Polimyxin antibiotics, as colistin, are commonly referred as a last-chance to treat multidrug-resistant gram-negative infections. This positively charged peptide can binds to the negatively charged lipid A core, disrupting the bacterial outer membrane. Unfortunately, in 2016 a transferable colistin resistance mechanism was reported, a plasmid-encoded phosphoethanolamine transferase MCR that has rapidly disseminated worldwide. MCR catalyzes the transfer of positively charged phosphoethanolamine onto lipid A, decreasing the net negative charge and preventing colistin binding and antibiotic success. It is a metalloenzyme embedded in the inner membrane, with the catalytic center in a periplasmic soluble domain. Recently, four structures of the soluble catalytic domain have been reported, depicting a zinc metalloprotein. Despite structural equivalence, the stoichiometry on metal content is controversial. This information is pivotal for further mechanistic analysis to gain information for inhibitor design. Based in previous studies, we have cloned the catalytic periplasmic domain in different expression vectors. According to soluble protein yields, BL21 (DE3) E. coli cells expressing the catalytic domain with a His 6x tag and a TEV protease recognition site were selected for further protein production. Bacterial culture condition were tested with different Zn(II) ion concentrations, in order to evaluate the metal content in the purified protein using PAR as a Zn indicator.

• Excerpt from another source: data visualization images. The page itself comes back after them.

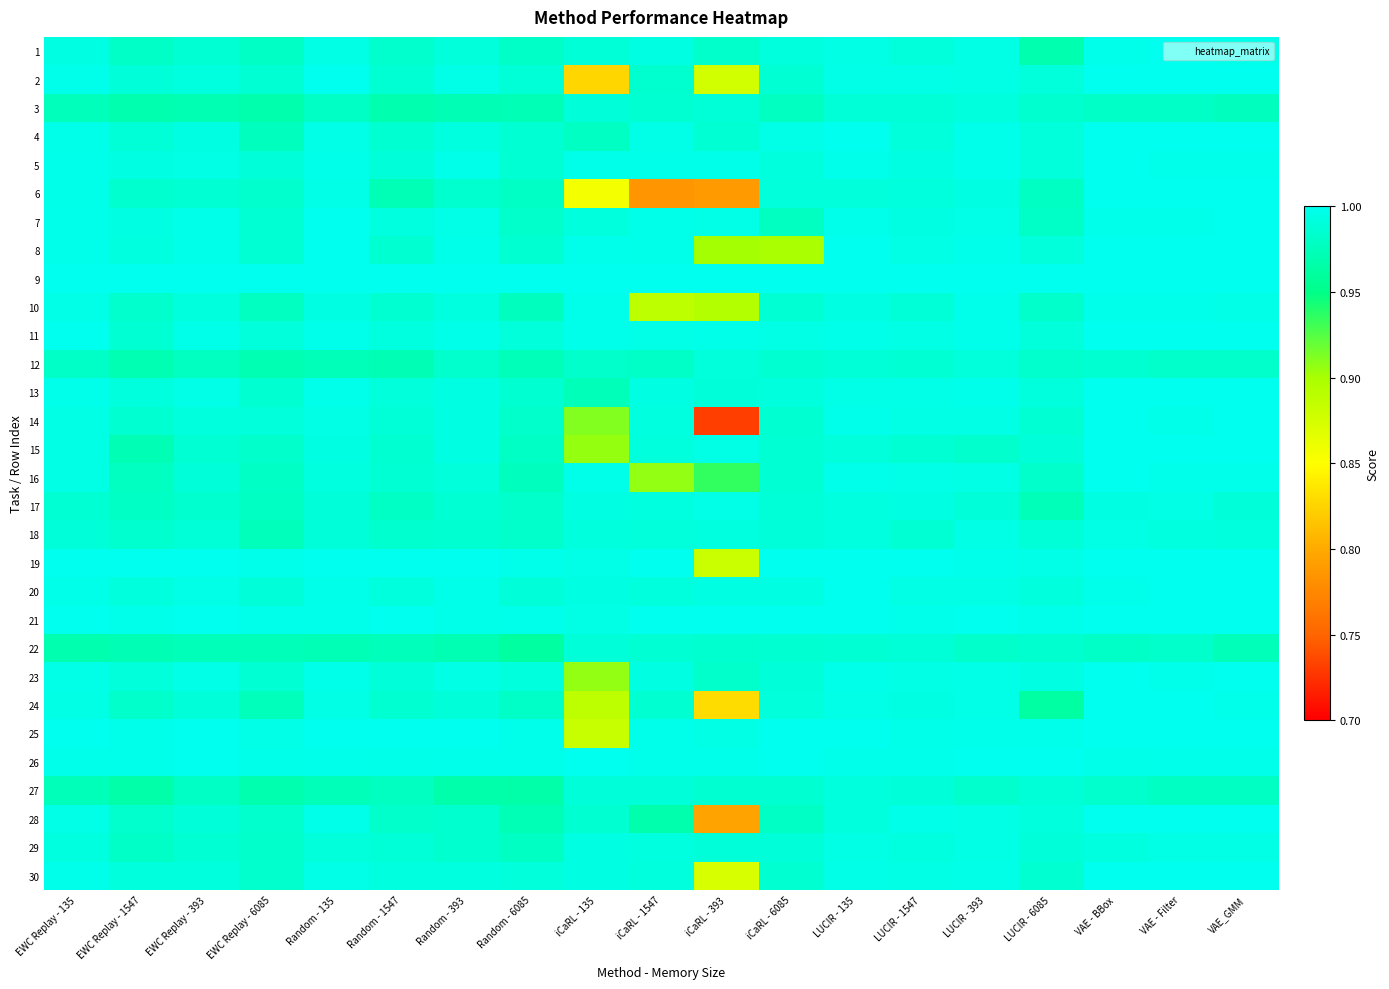

What is the spread (max minus min) of values at iCaRL - 1547?

0.2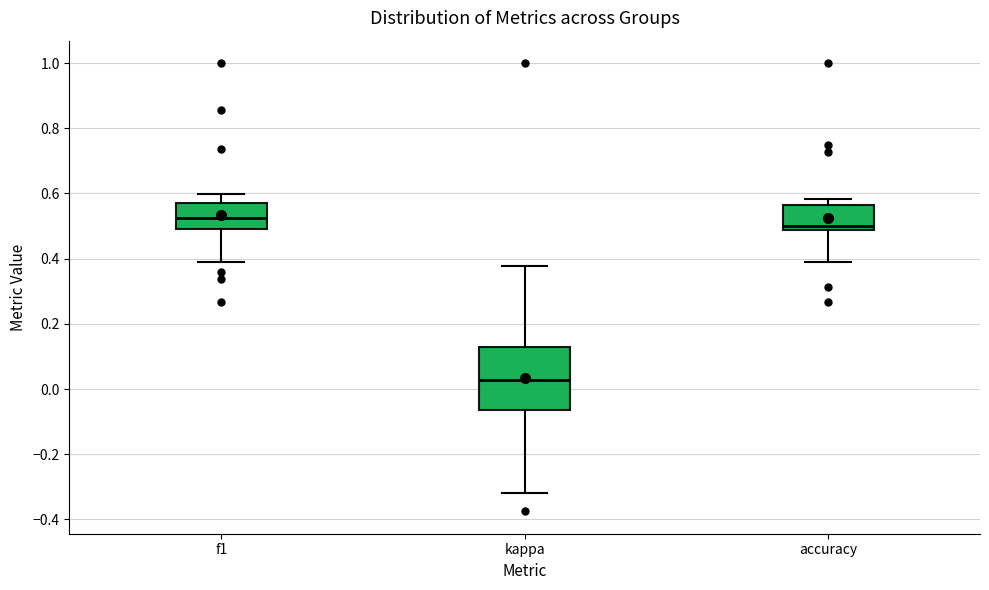

Where does the lower whisker of the box for f1 end on the y-axis? The values are not printed on the chart, so give them approximately, as read against the axis.

0.38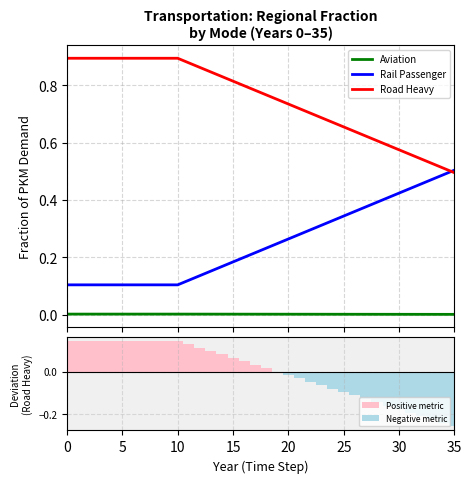

List the series in order of their peak value, highest first.

Road Heavy, Rail Passenger, Positive metric, Aviation, Negative metric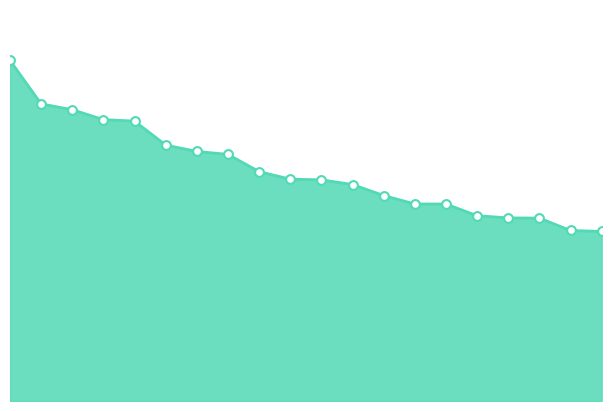

Is this an area chart (filled region under the line)?

Yes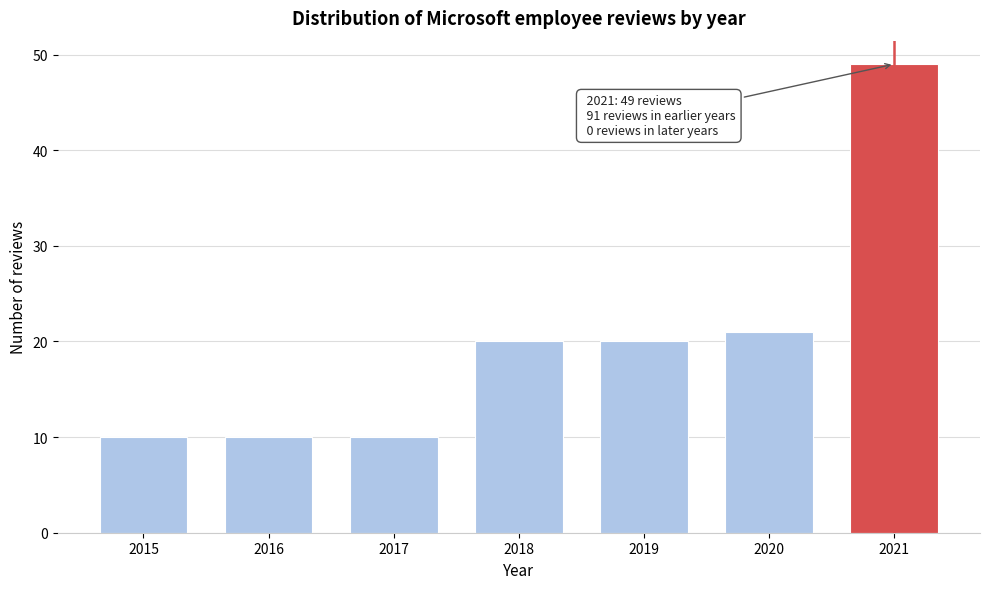

Reading left to right, extract all data points from this chart.

2015=10	2016=10	2017=10	2018=20	2019=20	2020=21	2021=49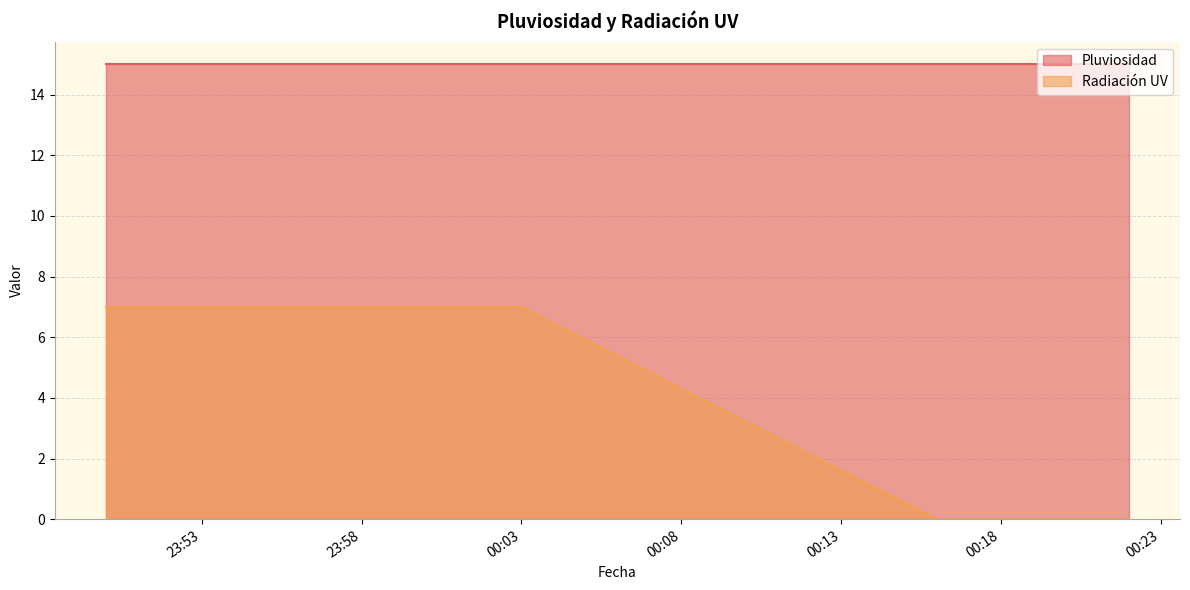

What is the difference between the maximum and minimum values in the Radiación UV series?

7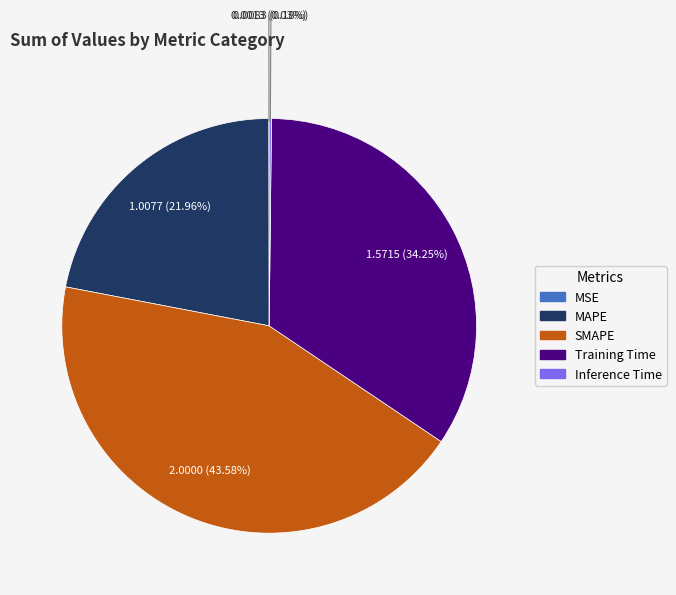

What is the ratio of the value at MAPE to the value at Training Time?

0.6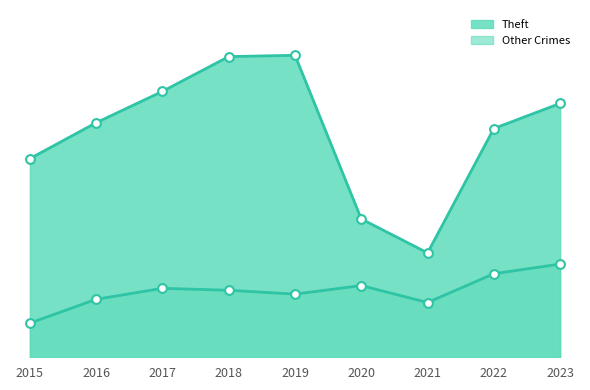

Is the value of Robbery at 2018 greater than the value of Theft at 2022?

No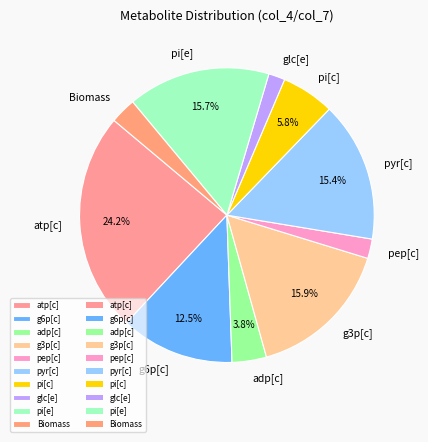

To the nearest percent, what is the difference between the largest and smallest slice percentages?

22%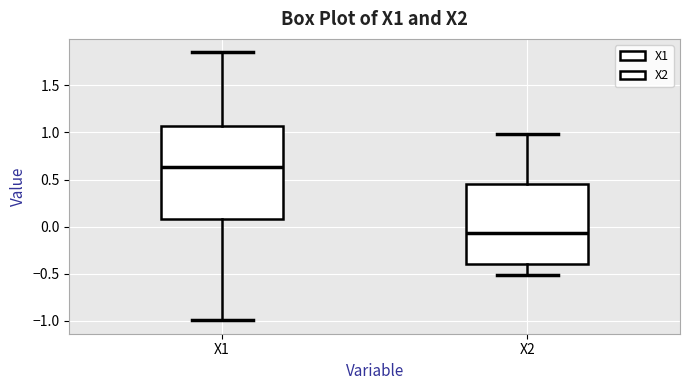

Which box has the highest median line?

X1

In all tested conditions, the catalytic domain was able to take up to one Zn(II) ion equivalent.Metal quelator EDTA was used to obtain apo-proteins derivatives, to further characterize the metal active site using Co(II) as spectroscopic probe. CoCo and ZnCo adduct were produced and the ligand field bands showed a tetrahedral geometry pattern. Secondary and tertiary structural features and relative stability of the apo and metal adducts were also tested by circular dichroism spectroscopy.